**Written instruction**
Find each line in the records below that contains the string "list", and copy those lines in order.

—————

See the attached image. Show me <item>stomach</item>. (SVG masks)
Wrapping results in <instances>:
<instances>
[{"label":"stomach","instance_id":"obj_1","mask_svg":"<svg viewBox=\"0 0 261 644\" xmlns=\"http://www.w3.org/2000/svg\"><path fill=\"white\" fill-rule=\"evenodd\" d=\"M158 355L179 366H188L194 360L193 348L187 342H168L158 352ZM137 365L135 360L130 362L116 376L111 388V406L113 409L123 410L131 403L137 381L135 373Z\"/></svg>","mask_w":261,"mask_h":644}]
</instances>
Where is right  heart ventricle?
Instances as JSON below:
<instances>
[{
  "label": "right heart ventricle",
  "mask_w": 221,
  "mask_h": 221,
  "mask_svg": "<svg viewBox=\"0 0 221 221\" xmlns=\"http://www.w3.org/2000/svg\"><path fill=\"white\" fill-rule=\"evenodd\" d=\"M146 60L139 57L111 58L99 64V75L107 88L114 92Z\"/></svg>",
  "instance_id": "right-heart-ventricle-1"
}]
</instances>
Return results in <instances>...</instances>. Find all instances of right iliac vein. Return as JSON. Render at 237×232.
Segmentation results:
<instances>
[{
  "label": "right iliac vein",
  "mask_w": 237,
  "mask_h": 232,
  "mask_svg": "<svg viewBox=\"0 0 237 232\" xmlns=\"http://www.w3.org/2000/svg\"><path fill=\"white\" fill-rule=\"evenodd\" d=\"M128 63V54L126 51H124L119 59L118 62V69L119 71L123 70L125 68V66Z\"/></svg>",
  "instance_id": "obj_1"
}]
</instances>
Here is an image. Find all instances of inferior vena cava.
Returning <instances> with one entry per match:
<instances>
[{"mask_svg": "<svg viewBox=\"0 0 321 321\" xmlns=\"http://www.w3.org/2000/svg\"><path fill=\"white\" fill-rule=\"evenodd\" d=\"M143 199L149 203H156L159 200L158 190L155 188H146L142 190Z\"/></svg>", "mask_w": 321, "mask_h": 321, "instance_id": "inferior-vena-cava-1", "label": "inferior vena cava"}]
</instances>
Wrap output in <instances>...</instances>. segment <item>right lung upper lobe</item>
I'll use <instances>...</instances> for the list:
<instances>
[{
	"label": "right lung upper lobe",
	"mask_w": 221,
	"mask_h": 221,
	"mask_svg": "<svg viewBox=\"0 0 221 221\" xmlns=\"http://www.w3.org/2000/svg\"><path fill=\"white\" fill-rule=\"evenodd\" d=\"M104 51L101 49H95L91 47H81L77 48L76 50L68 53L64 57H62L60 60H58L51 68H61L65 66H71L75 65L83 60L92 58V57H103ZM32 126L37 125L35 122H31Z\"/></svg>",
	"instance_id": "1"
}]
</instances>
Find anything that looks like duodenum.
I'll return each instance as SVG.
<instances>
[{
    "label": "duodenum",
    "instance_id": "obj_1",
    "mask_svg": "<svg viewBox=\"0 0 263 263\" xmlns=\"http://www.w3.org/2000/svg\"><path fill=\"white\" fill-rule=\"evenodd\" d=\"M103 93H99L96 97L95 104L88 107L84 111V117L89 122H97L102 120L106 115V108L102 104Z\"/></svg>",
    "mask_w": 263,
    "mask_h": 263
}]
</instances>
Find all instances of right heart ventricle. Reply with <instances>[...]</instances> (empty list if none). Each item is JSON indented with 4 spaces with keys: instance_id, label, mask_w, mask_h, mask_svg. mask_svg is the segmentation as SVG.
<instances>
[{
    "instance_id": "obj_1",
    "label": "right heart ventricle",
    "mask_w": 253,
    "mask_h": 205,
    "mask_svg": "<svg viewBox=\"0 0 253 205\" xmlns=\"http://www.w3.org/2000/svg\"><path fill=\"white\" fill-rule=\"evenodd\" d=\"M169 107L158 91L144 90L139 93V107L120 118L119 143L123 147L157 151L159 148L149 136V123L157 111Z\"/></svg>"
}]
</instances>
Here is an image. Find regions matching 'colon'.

—————

**Task result**
I'll use <instances>...</instances> for the list:
Find all instances of right heart ventricle. Reply with <instances>[...]</instances> (empty list if none). Each item is JSON indented with 4 spaces with keys: instance_id, label, mask_w, mask_h, mask_svg. mask_svg is the segmentation as SVG.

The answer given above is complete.